« Thank you for changing my life. Lives are hard to change. »
Ce sont les mots de Ser Serpas (1995) qui mettent un point final à la liste de personnes qu’elle remercie à l’occasion de sa grande exposition solo (la plus grande à ce jour en Suisse) Oh My Life, à la Kunsthalle de Bâle.
Il y a tant à dire sur la proposition de cette artiste visuelle originaire de Los Angeles qu’essayer de saisir l’ensemble de sa démarche n’aiderait pas à ressentir ce que l’on vit en expérimentant ses oeuvres en personne. Chacun des aspects de son travail en révèle d’autres, plus puissants, plus fugaces plus poétiques aussi… Passée par la HEAD à Genève où elle rencontre Mohamed Almusibli, l’actuel directeur de la Kunsthalle et curateur de cette exposition, elle fonde avec lui le project space Cherish aux côtés de James Bantone et Thomas Le Lann. Egalement diplômée de l’Université de Columbia, NY, Serpas vit entre New York et Genève. Représentée depuis ses débuts par la galerie zurichoise Karma International, elle obtient le prix Reiffers Art Initiatives en 2023 et présente la même année, I fear, à la Bourse de Commerce à Paris. Actuellement, elle montre également son travail au MOMA PS1, NY, dans une exposition collective. Autant dire qu’elle est partout. Et nulle part…
Retour à Bâle. La présence de l’artiste flotte dans l’air des cinq salles que son art a investit: les peintures XXL sur toiles libres se font face, témoins d’une présence passée, exhibent des corps aux contours flous, fragiles et physiques. Par sa technique de superposition d’une toile sur une autre alors que la peinture n’est pas encore sèche, Serpas crée des silhouettes fantomatiques oscillant entre deux états, qui finalement décrivent un mouvement. Le transfert de matière qui s’opère d’une toile à l’autre pendant ce procédé laisse une empreinte et crée un décalage visuel qui permet d’approcher ces corps comme des images non définies ou des fragments marqués par leurs vulnérabilité. C’est la transformation qui compte ici: Serpas qui choisit ses images dans des archives digitales générées pas l’intelligence artificielle, les transforme, les travaille et les élargit jusqu’à en devenir méconnaissables. La palette de couleur chair caractéristique de l’artiste permet la reconnaissance des corps qui s’offrent à nous avant de disparaître sous nos yeux. Les oeuvres de Ser Serpas incarnent une présence extraordinairement physique tout en étant parfaitement insaisissable. A ne pas manquer, jusqu’au 21 septembre.
****
▶ **CONSIGNE**: Pouvez-vous recopier à l'identique le passage du texte sur l'exposition de Ser Serpas qui débute aux mots « Ce sont les » et s'arrête après « Kunsthalle de Bâle. » ? La liste ci-après provient d'une autre source.
****
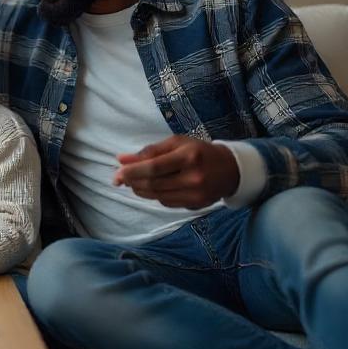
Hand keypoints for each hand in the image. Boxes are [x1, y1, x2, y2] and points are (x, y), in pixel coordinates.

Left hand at [113, 135, 239, 209]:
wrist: (230, 169)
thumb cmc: (199, 151)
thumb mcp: (176, 143)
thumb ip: (149, 151)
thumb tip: (121, 159)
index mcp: (189, 157)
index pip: (154, 168)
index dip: (132, 171)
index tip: (117, 172)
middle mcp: (193, 178)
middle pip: (153, 184)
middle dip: (132, 181)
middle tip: (118, 178)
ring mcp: (195, 195)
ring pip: (157, 196)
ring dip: (139, 189)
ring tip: (131, 181)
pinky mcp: (195, 206)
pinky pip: (166, 202)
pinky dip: (153, 195)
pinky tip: (149, 187)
****
▶ **RÉPONSE**:
Ce sont les mots de Ser Serpas (1995) qui mettent un point final à la liste de personnes qu’elle remercie à l’occasion de sa grande exposition solo (la plus grande à ce jour en Suisse) Oh My Life, à la Kunsthalle de Bâle.